In this paper we present Similarity Neural Networks (SNNs), a neural network model able to learn a similarity measure for pairs of patterns, exploiting a binary supervision on their similarity/dissimilarity relationships. Pairwise relationships, also referred to as pairwise constraints, generally contain less information than class labels, but, in some contexts, are easier to obtain from human supervisors. The SNN architecture guarantees the basic properties of a similarity measure (symmetry and non negativity) and it can deal with non-transitivity of the similarity criterion. Unlike the majority of the metric learning algorithms proposed so far, it can model non-linear relationships among data still providing a natural out-of-sample extension to novel pairs of patterns. The theoretical properties of SNNs and their application to Semi-Supervised Clustering are investigated. In particular, we introduce a novel technique that allows the clustering algorithm to compute the optimal representatives of a data partition by means of backpropagation on the input layer, biased by a L(2) norm regularizer. An extensive set of experimental results are provided to compare SNNs with the most popular similarity learning algorithms. Both on benchmarks and real world data, SNNs and SNN-based clustering show improved performances, assessing the advantage of the proposed neural network approach to similarity measure learning.

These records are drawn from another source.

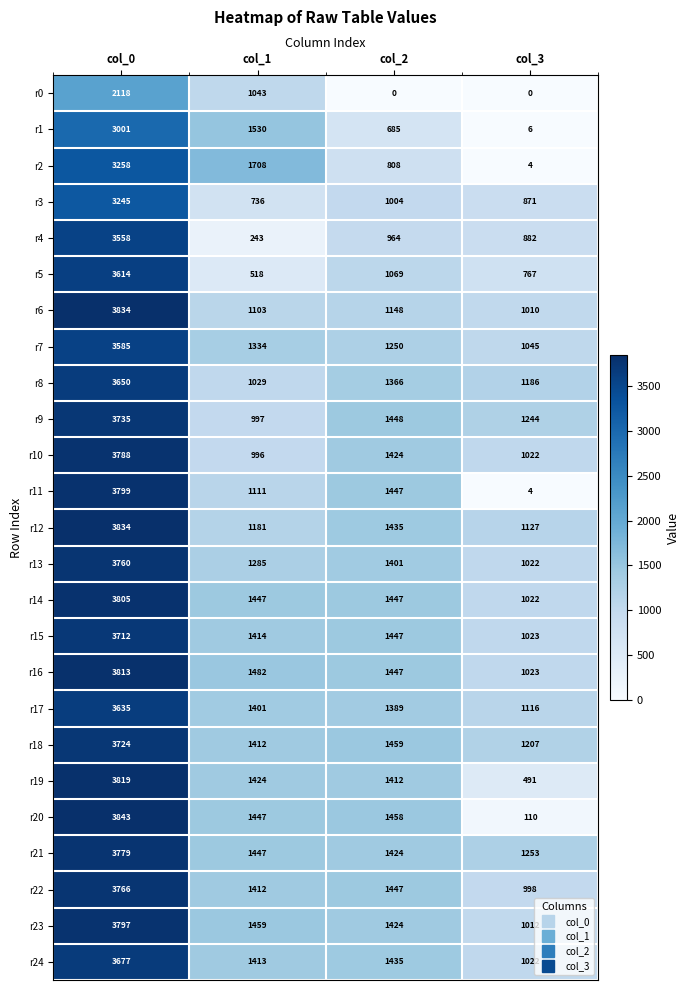

At how many categories does at least one series exceed 1497?

2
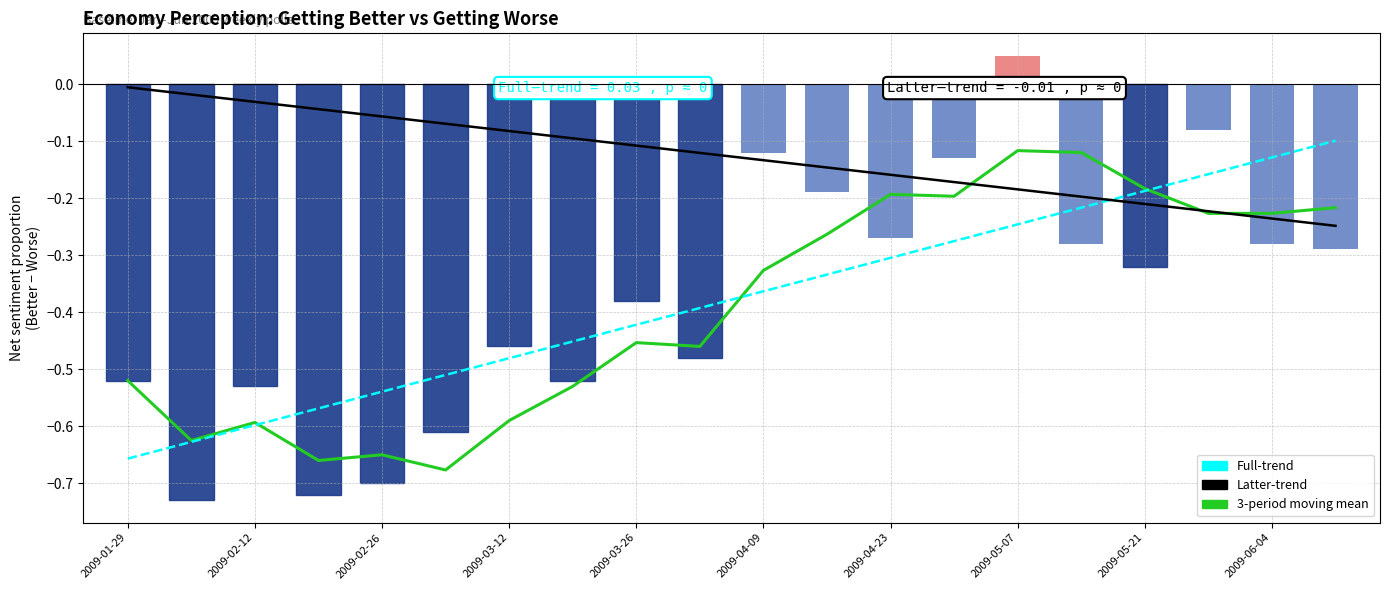

What position from the right is 2009-06-04?

2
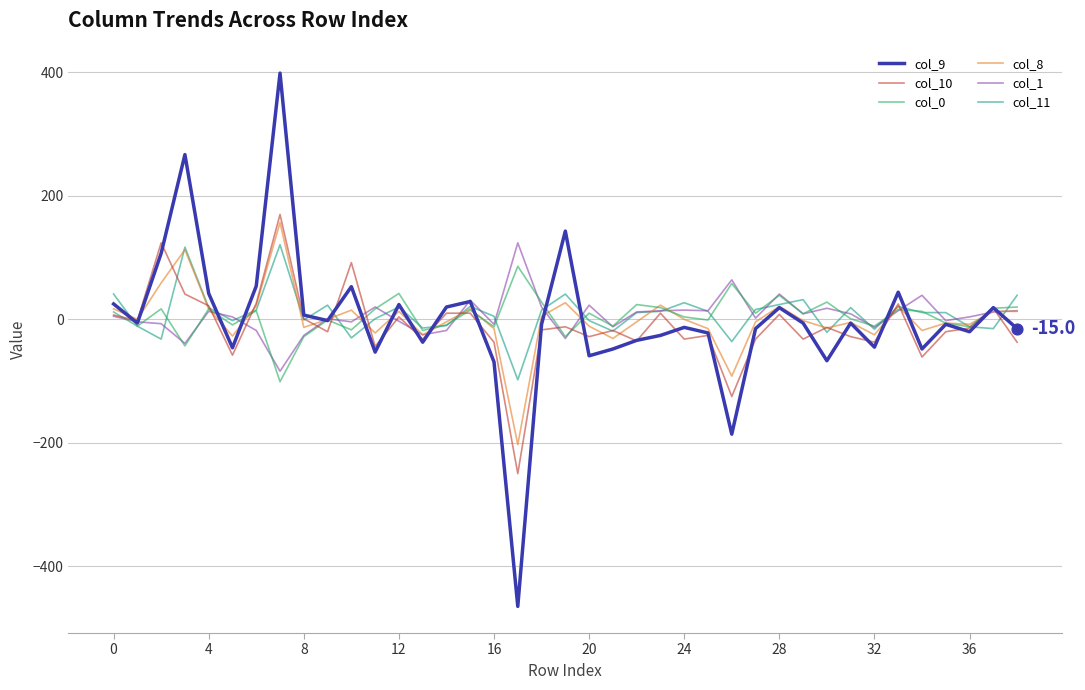

What are all the series names shown in the legend?

col_9, col_10, col_0, col_8, col_1, col_11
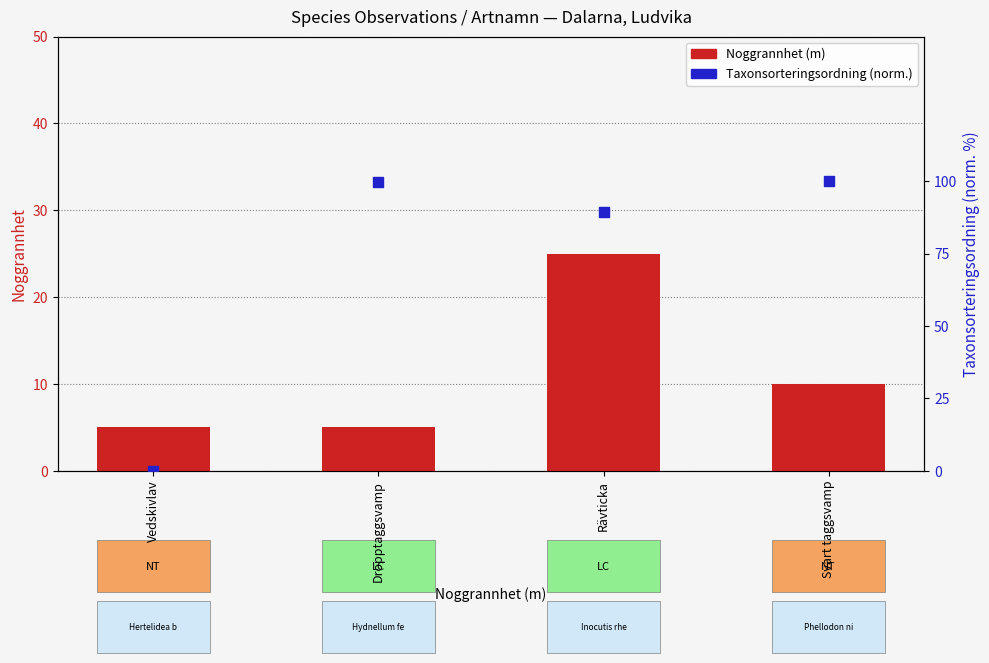

Which series has the widest spread of Y values?

Taxonsorteringsordning (norm.)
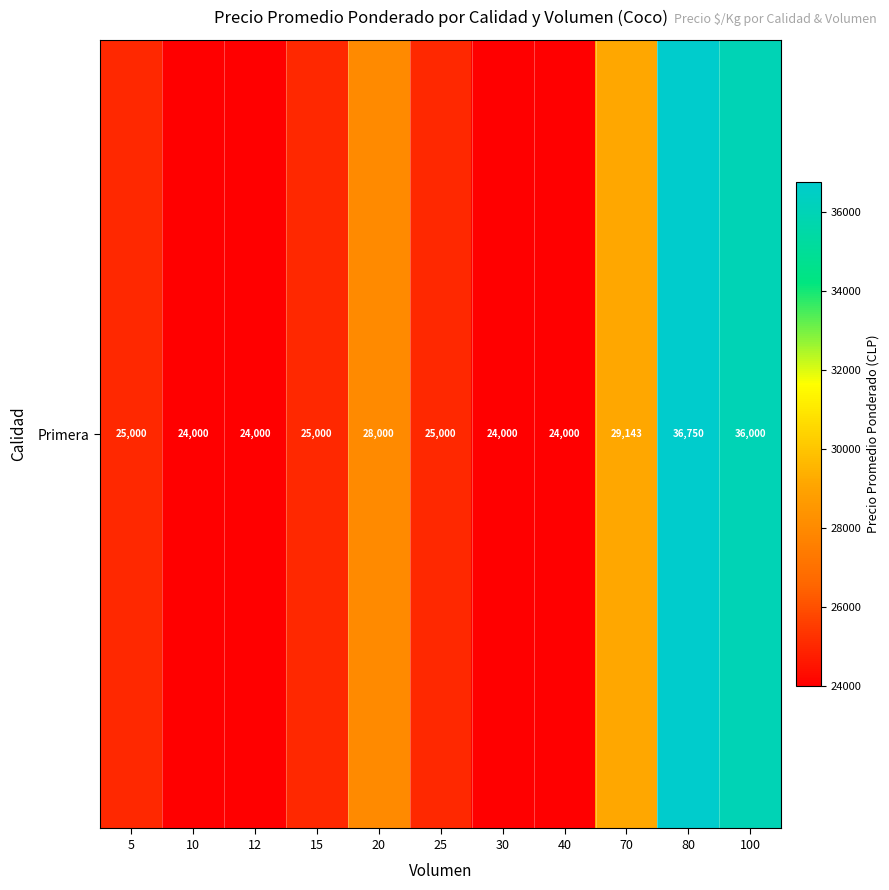

Reading right to left, extract all data points from this chart.

100=36000	80=36750	70=29143	40=24000	30=24000	25=25000	20=28000	15=25000	12=24000	10=24000	5=25000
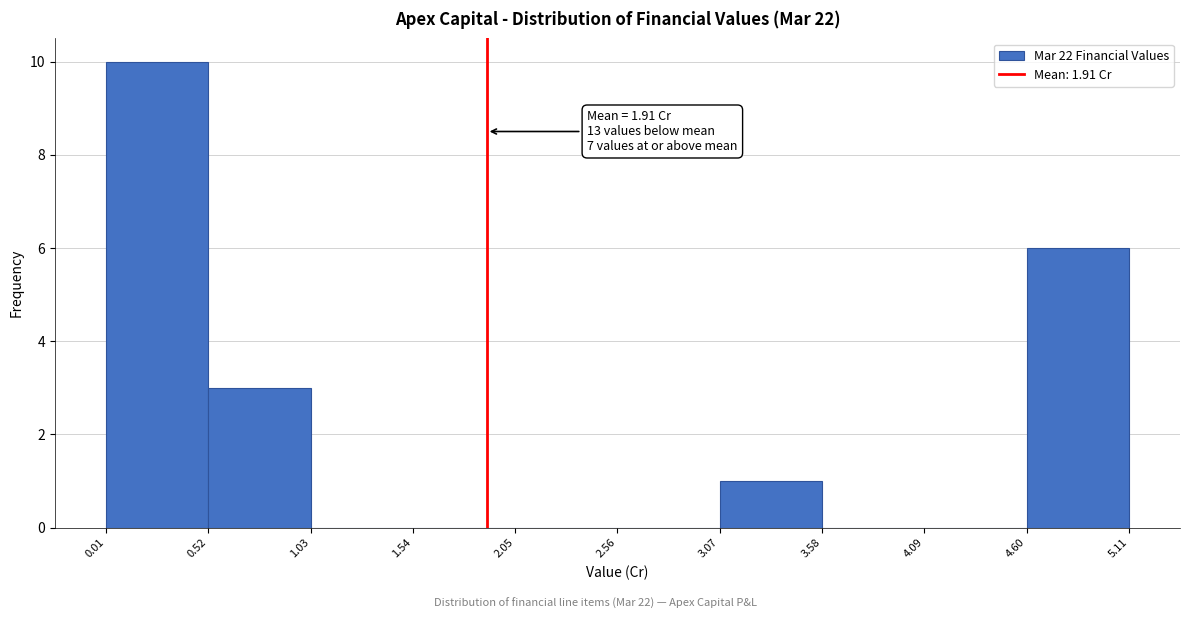

Over which range of the x-axis is the bar tallest?

0.01 to 0.52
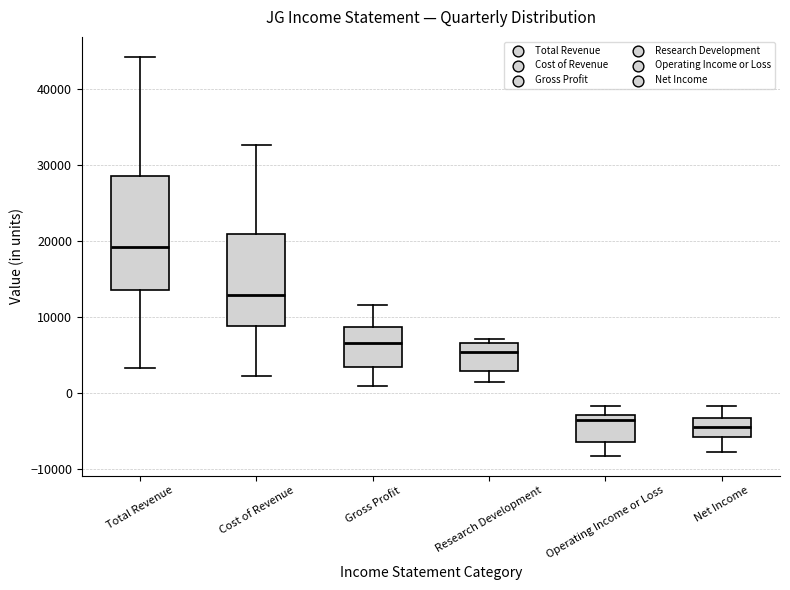

Reading left to right, read every box against the y-axis: the position of its median line, the range the box covers, and the ends of its whiskers. The values are not printed on the chart, so give them approximately, as read against the axis.

Total Revenue: median 19000, box 14000 to 29000, whiskers 3000 to 44000
Cost of Revenue: median 13000, box 9000 to 21000, whiskers 2000 to 33000
Gross Profit: median 7000, box 3000 to 9000, whiskers 1000 to 12000
Research Development: median 5000, box 3000 to 7000, whiskers 1000 to 7000 (just above the box's upper edge)
Operating Income or Loss: median -4000, box -6000 to -3000, whiskers -8000 to -2000
Net Income: median -4000, box -6000 to -3000, whiskers -8000 to -2000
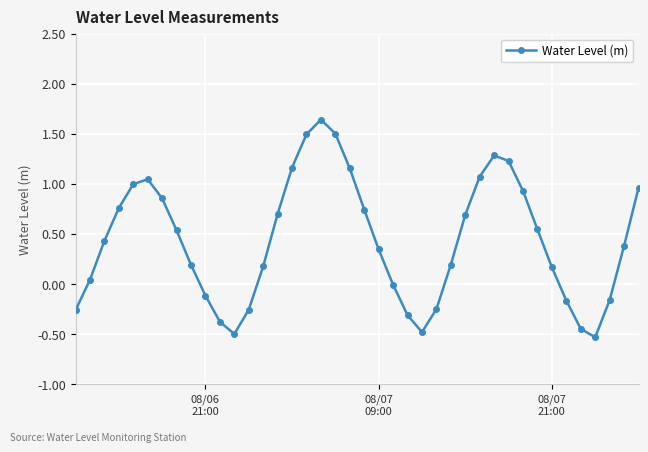

What is the minimum value shown in the chart?

-0.5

本文提出了相似性神经网络(SNN),这是一种能够学习模式对之间相似度度量的神经网络模型,利用对其相似性/相异性关系的二进制监督。成对关系,也称为成对约束,通常比类别标签包含的信息量少,但在某些情况下,更容易从人类监督者那里获得。SNN 架构保证了相似度度量的基本属性(对称性和非负性),并且可以处理相似度准则的非传递性。与迄今为止提出的大多数度量学习算法不同,它可以对数据之间的非线性关系进行建模,同时仍然为新的模式对提供自然的样本外扩展。本文研究了 SNN 的理论性质及其在半监督聚类中的应用。特别是,我们引入了一种新的技术,允许聚类算法通过在输入层上进行反向传播,以 L(2)范数正则化器为偏置,来计算数据分区的最佳代表。提供了大量的实验结果来比较 SNN 与最流行的相似度学习算法。无论是在基准测试还是真实世界的数据上,SNN 和基于 SNN 的聚类都表现出了更好的性能,证明了所提出的基于神经网络的相似度度量学习方法的优势。